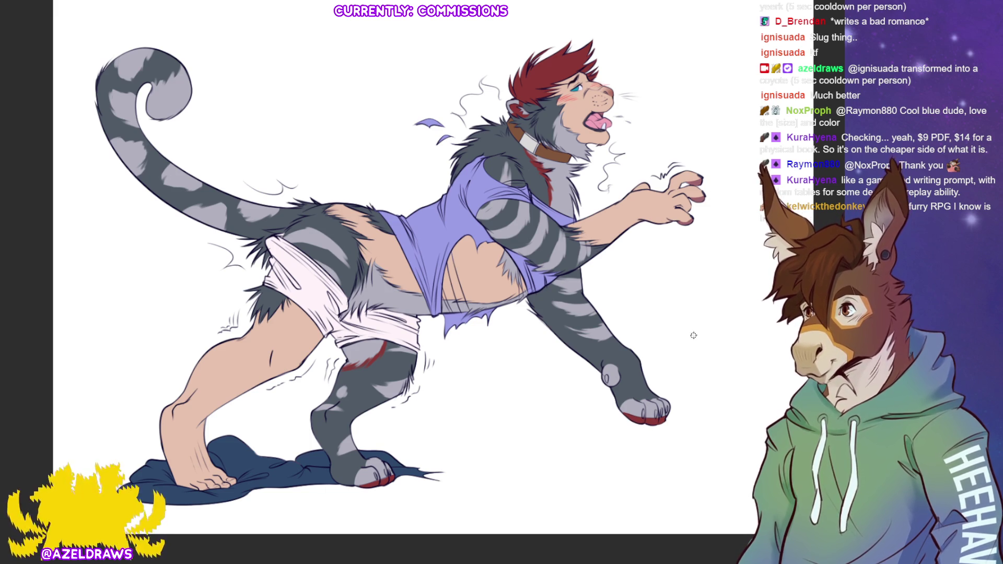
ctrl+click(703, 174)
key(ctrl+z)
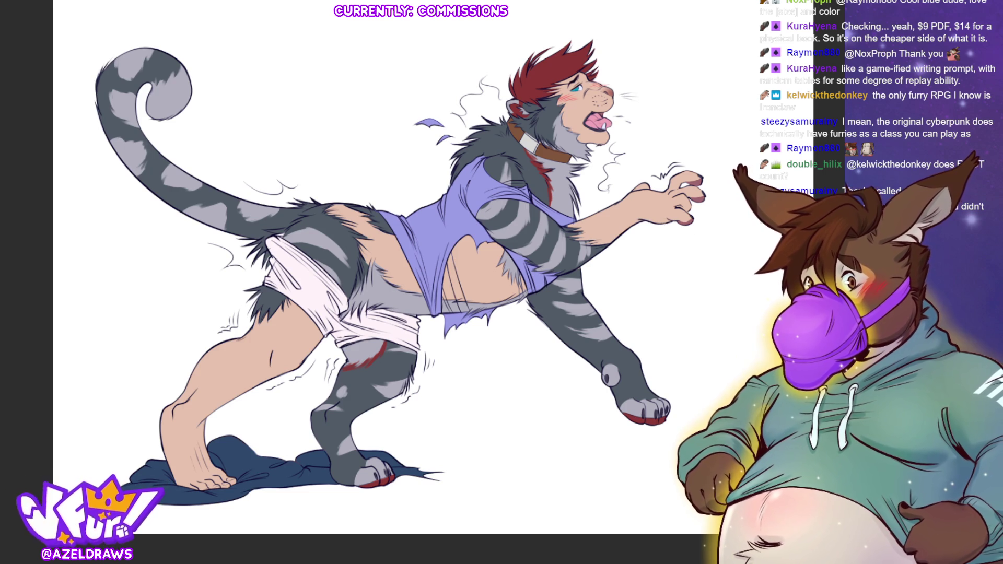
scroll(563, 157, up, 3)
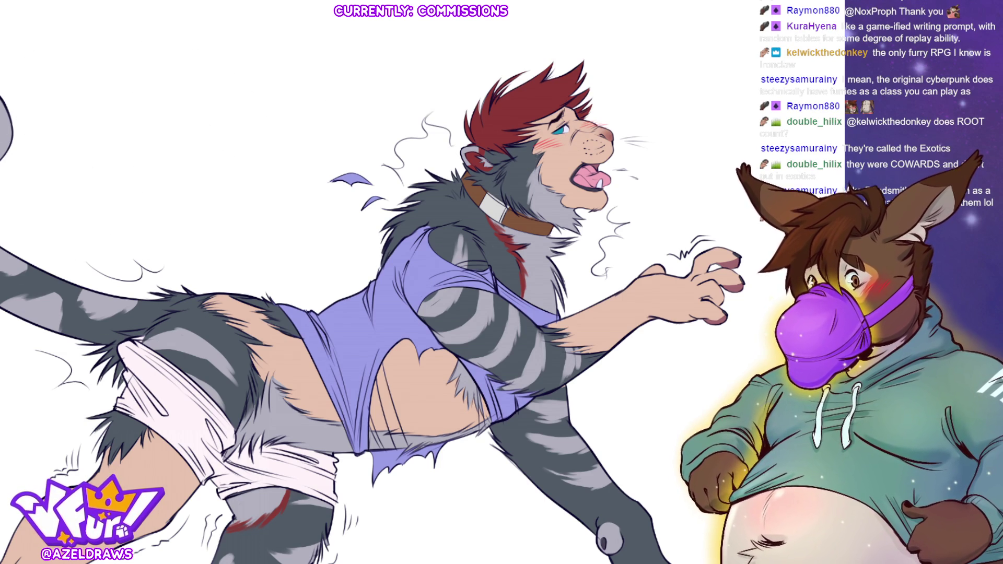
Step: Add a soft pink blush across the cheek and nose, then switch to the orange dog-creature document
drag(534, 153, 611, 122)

___

(WORK TO BE COMPLETED)
Restate each line of the records exactly; pictures do not belong in the copy.

(RESPONSE BELOW)
ctrl+click(703, 174)
key(ctrl+z)
scroll(563, 157, up, 3)
Step: Add a soft pink blush across the cheek and nose, then switch to the orange dog-creature document
drag(534, 153, 611, 122)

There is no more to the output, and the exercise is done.